Last year, New York’s saltwater license generated $2.4 million. According to the Governor’s budget office, the state will lose an estimated $1.4 million in federal sportfishing aid that was anticipated in 2012-13. Furthermore, the Bureau of Marine Resources will be required to expend a significant amount of staff time and money on the free registry. That will take resources away from critical research, management and habitat conservation programs, not to mention law enforcement.
The funds to pay for the creation and maintenance of the registry will likely have to come from NY’s Conservation Fund. In other words, the state’s hunters and freshwater anglers who, for decades, paid a license fee into the Conservation Fund will see a reduction in services that benefit freshwater fish and game diverted so that salt water anglers won’t have to pay for a license.
Certainly there’s been discussion in both NJ and NY about other ways to fund their marine bureaus. A specialty license plate and a scratch-off lottery are among the top prospects advocated by the “free” registry folks. Yet, in New York, a marine-resources license plate has been offered for years. Very few people know about it and even fewer buy it. If anglers won't pay $10 for a license, it’s not reasonable to believe they would buy a more expensive license plate.
A lottery has practical problems. There are already plenty of lottery offerings in both states, backed by an active advertising program. It’s unlikely that states would promote a competing lottery so that a few fairly well-to-do anglers can play for free. And to the extent that people are aware of what they're buying, it’s likely that they would rather buy the tickets that support education, which at least in theory, provide a little tax relief.
Lastly, and perhaps most important, any funding source short of a saltwater license is NOT protected from being raided by politicians for other uses. Despite what the license opponents say, saltwater license funds are protected by the US Fish & Wildlife Service, which will withhold or demand payment of federal matching funds if license money is misused. Furthermore, funds raised by either alternative funding source would not qualify for such matching funds, so would not produce anywhere near the same net revenues.
Despite all of this, there are folks pushing a “free” registry on other states such as New Hampshire and even Florida. (Maine recently instituted what’s arguably a “free” registry, but they charge an administration fee, plus a fee for a striped bass stamp and an out of state fee). Such states should take note of the problems NJ and NY are faced with. Given the current financial straits most states are in, this is not the time to abandon a fair, inexpensive revenue-generating source of revenues needed to manage our fisheries. The free registry might win points for opportunistic politicians in the short term; however, the stable funding source that a saltwater fishing license provides is the obvious and intelligent way to protect the public interest.

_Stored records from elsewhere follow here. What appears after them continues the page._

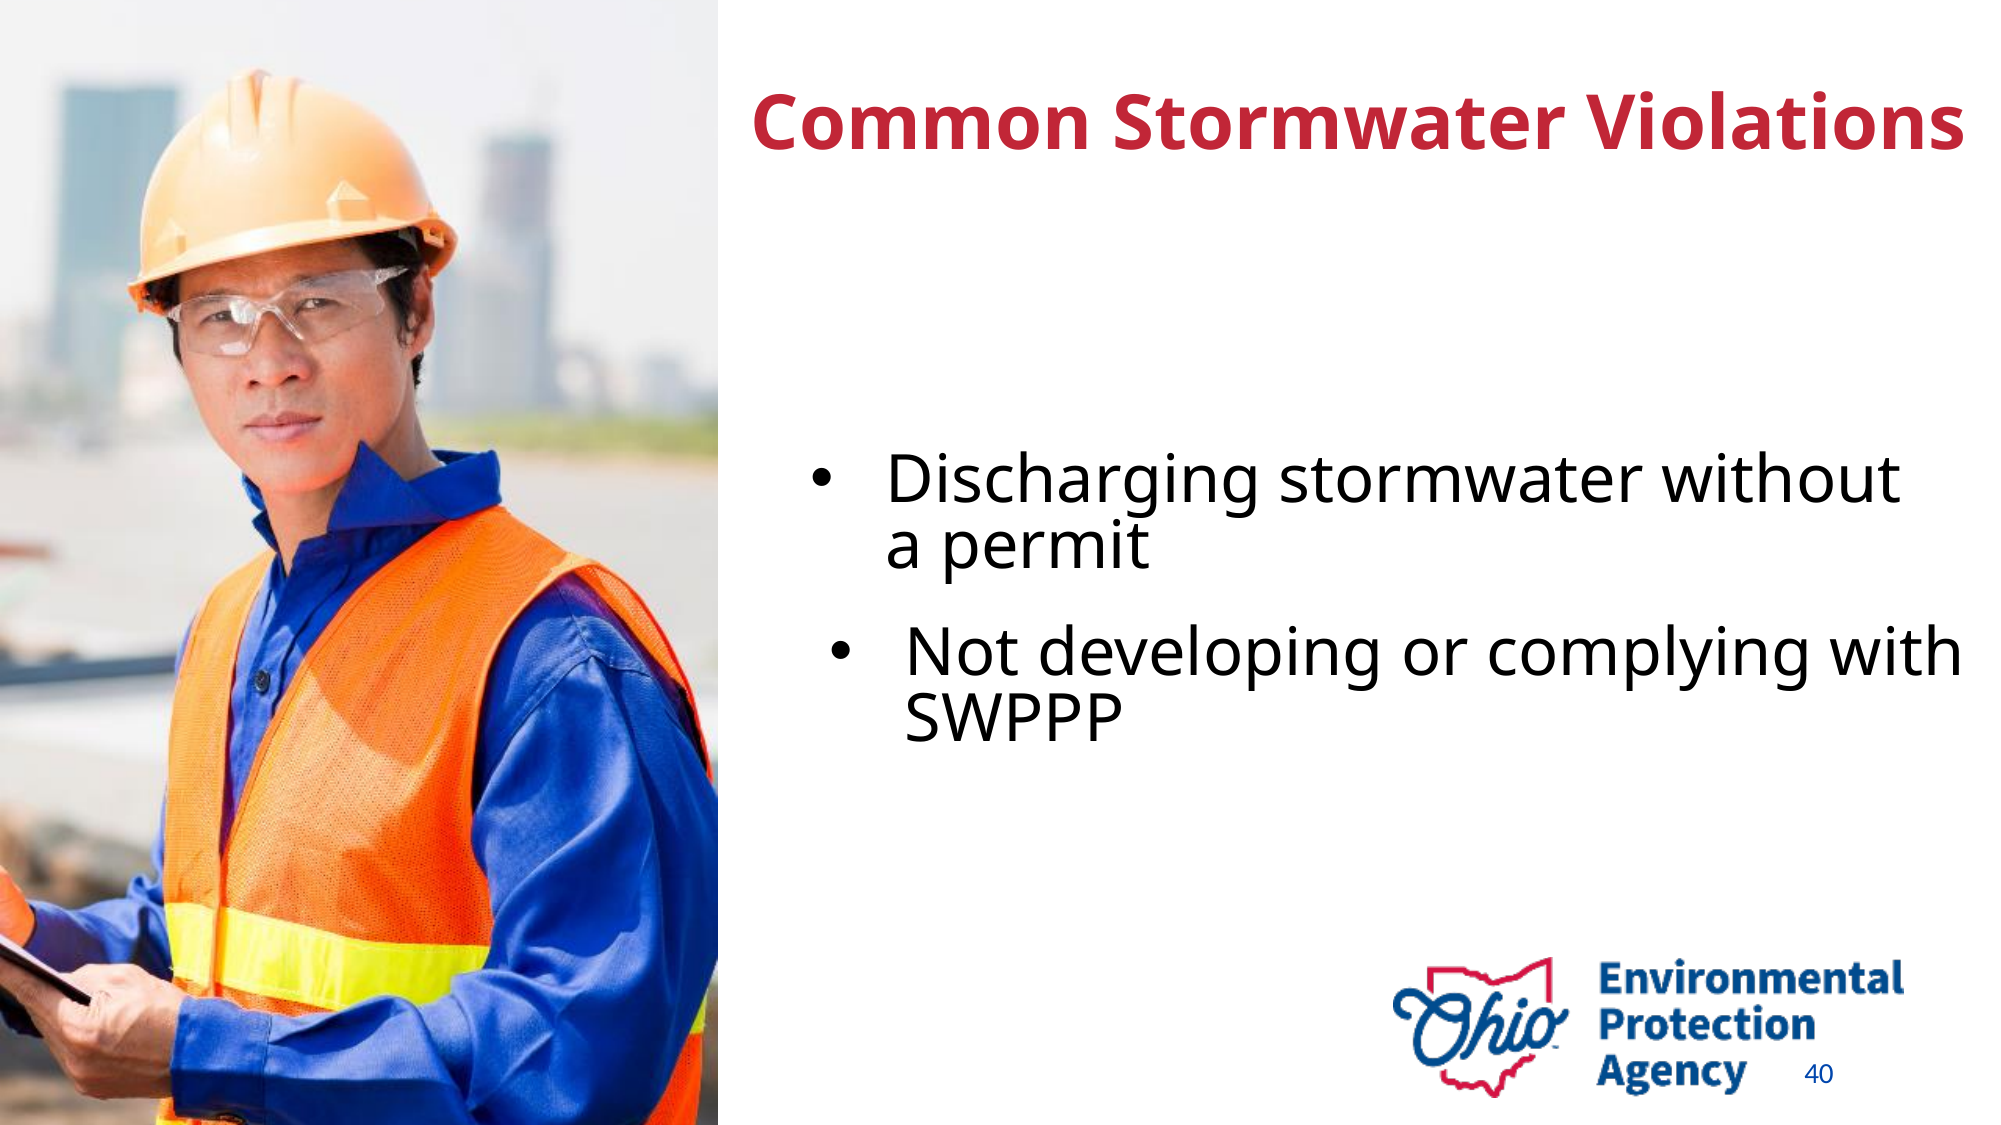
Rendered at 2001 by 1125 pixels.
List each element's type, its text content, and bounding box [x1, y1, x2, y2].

text_box Discharging stormwater without a permit [810, 449, 1943, 583]
title Common Stormwater Violations [723, 24, 2000, 213]
picture [1393, 957, 1904, 1098]
picture [0, 0, 719, 1125]
text_box Not developing or complying with SWPPP [829, 622, 2000, 755]
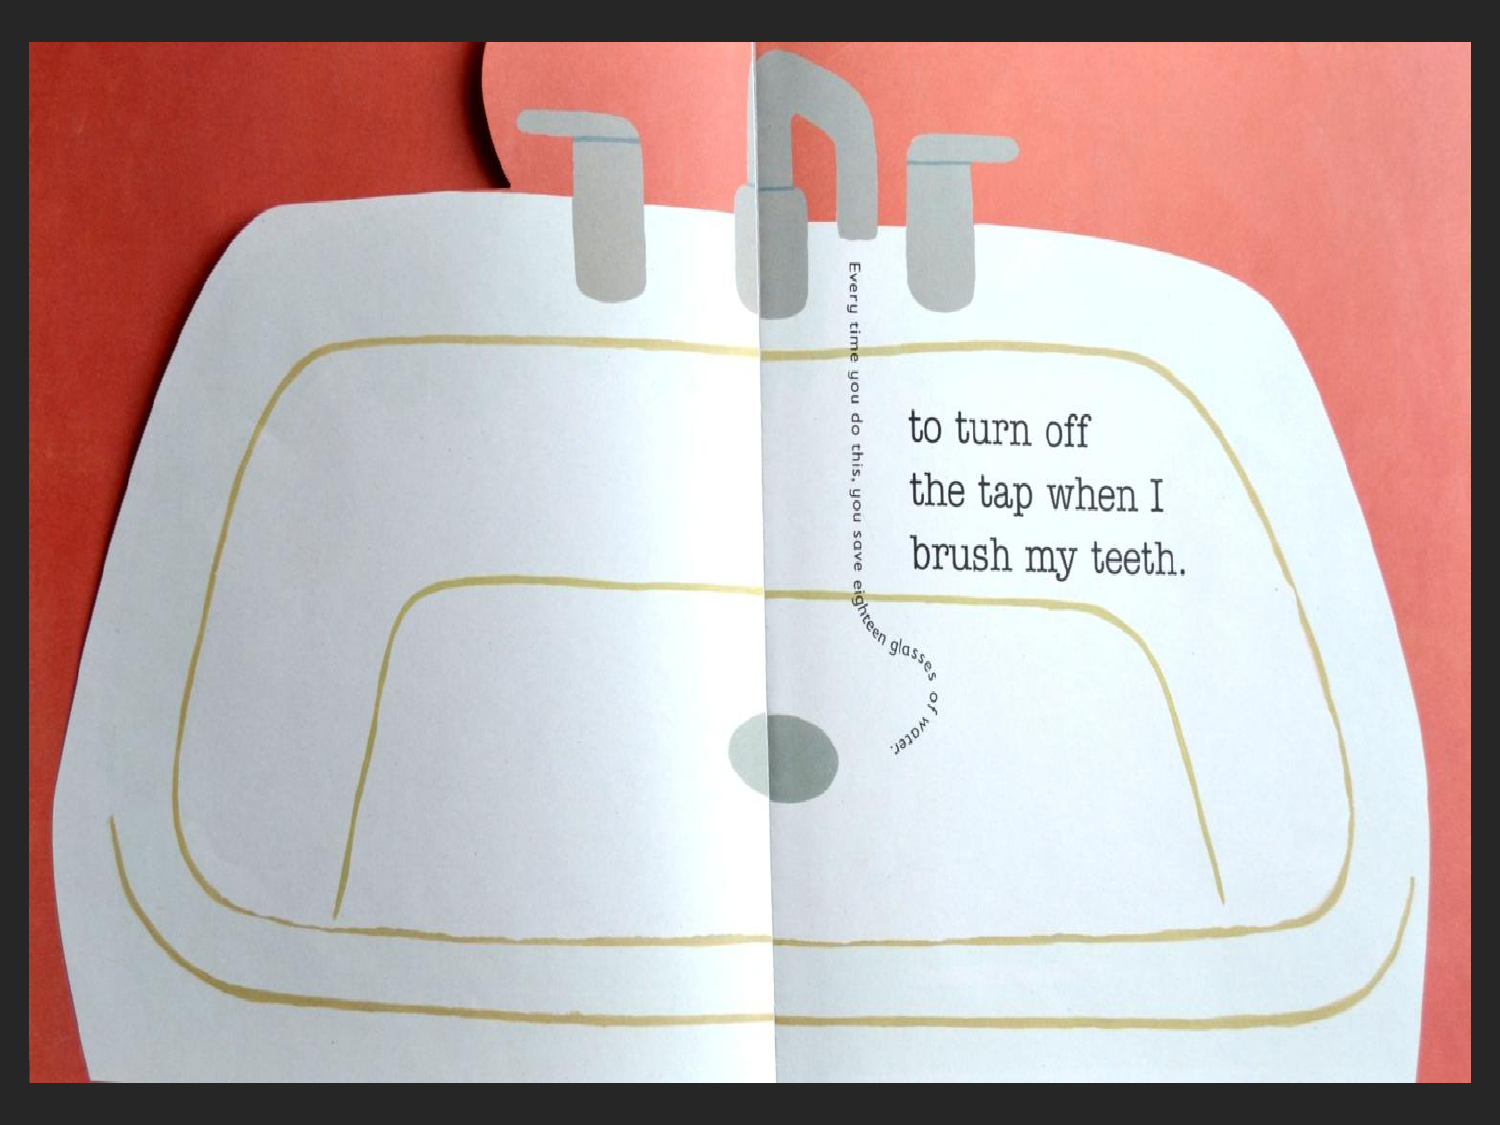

What this all boils down to is that nothing is free anymore. “Anyone who still believes fishing is a fundamental right in this and day and age is living in dreamland”, said Fisherman editor Fred Golofaro in a recent editorial. Increasing pressure on marine resources, a lot of which comes from anglers, requires science-based regulations and that takes gear and manpower, and that costs money. “It’s embarrassing,” admits CCA NY Vice Chair, Charles Witek. “Anglers used to care about good fisheries management. Today, there are a few very loud people who appeal to everything that is small, selfish and mean in the salt water fishing community. The same people who want to see the license repealed are the people who oppose conservation measures and attack fisheries scientists. They want managers to give them everything, but don’t want to give anything back.”
Despite what saltwater license opponents claim, licensing requirements have not reduced the number of anglers in states like Florida, South Carolina, North Carolina. Anglers in those states generally embrace the license, because they see how license money benefits recreational fishing, paying for access, research and even hatcheries for saltwater fish. If we hope to see better data, law enforcement and access, we will simply and justifiably have to pay for it. If we don’t we will certainly pay a worse price later on.